#### Provided data ####
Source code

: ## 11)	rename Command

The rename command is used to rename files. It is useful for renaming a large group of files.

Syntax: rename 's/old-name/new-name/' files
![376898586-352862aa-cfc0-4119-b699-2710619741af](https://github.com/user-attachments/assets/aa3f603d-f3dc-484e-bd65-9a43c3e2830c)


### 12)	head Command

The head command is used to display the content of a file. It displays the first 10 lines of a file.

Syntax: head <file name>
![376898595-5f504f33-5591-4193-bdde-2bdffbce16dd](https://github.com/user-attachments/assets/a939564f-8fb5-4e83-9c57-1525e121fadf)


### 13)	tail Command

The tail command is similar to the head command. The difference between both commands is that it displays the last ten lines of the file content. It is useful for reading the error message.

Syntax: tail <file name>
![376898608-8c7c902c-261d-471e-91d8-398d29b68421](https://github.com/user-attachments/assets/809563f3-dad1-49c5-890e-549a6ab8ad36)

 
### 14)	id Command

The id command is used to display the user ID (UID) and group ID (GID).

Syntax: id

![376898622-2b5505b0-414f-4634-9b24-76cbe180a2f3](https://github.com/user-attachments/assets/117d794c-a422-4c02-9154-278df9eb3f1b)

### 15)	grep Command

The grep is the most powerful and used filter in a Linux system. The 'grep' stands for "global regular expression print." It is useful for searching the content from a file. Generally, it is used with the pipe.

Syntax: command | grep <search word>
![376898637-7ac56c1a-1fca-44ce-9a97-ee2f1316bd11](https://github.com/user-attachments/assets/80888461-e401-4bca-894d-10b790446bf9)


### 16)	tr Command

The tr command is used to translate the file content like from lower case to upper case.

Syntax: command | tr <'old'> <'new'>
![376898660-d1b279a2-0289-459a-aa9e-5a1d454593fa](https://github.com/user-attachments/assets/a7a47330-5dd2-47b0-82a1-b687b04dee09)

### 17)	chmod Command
####
- Job -
Nothing in the records above may be left out when you repeat them exactly.

- Expected answer -
Source code

: ## 11)	rename Command

The rename command is used to rename files. It is useful for renaming a large group of files.

Syntax: rename 's/old-name/new-name/' files
![376898586-352862aa-cfc0-4119-b699-2710619741af](https://github.com/user-attachments/assets/aa3f603d-f3dc-484e-bd65-9a43c3e2830c)


### 12)	head Command

The head command is used to display the content of a file. It displays the first 10 lines of a file.

Syntax: head <file name>
![376898595-5f504f33-5591-4193-bdde-2bdffbce16dd](https://github.com/user-attachments/assets/a939564f-8fb5-4e83-9c57-1525e121fadf)


### 13)	tail Command

The tail command is similar to the head command. The difference between both commands is that it displays the last ten lines of the file content. It is useful for reading the error message.

Syntax: tail <file name>
![376898608-8c7c902c-261d-471e-91d8-398d29b68421](https://github.com/user-attachments/assets/809563f3-dad1-49c5-890e-549a6ab8ad36)

 
### 14)	id Command

The id command is used to display the user ID (UID) and group ID (GID).

Syntax: id

![376898622-2b5505b0-414f-4634-9b24-76cbe180a2f3](https://github.com/user-attachments/assets/117d794c-a422-4c02-9154-278df9eb3f1b)

### 15)	grep Command

The grep is the most powerful and used filter in a Linux system. The 'grep' stands for "global regular expression print." It is useful for searching the content from a file. Generally, it is used with the pipe.

Syntax: command | grep <search word>
![376898637-7ac56c1a-1fca-44ce-9a97-ee2f1316bd11](https://github.com/user-attachments/assets/80888461-e401-4bca-894d-10b790446bf9)


### 16)	tr Command

The tr command is used to translate the file content like from lower case to upper case.

Syntax: command | tr <'old'> <'new'>
![376898660-d1b279a2-0289-459a-aa9e-5a1d454593fa](https://github.com/user-attachments/assets/a7a47330-5dd2-47b0-82a1-b687b04dee09)

### 17)	chmod Command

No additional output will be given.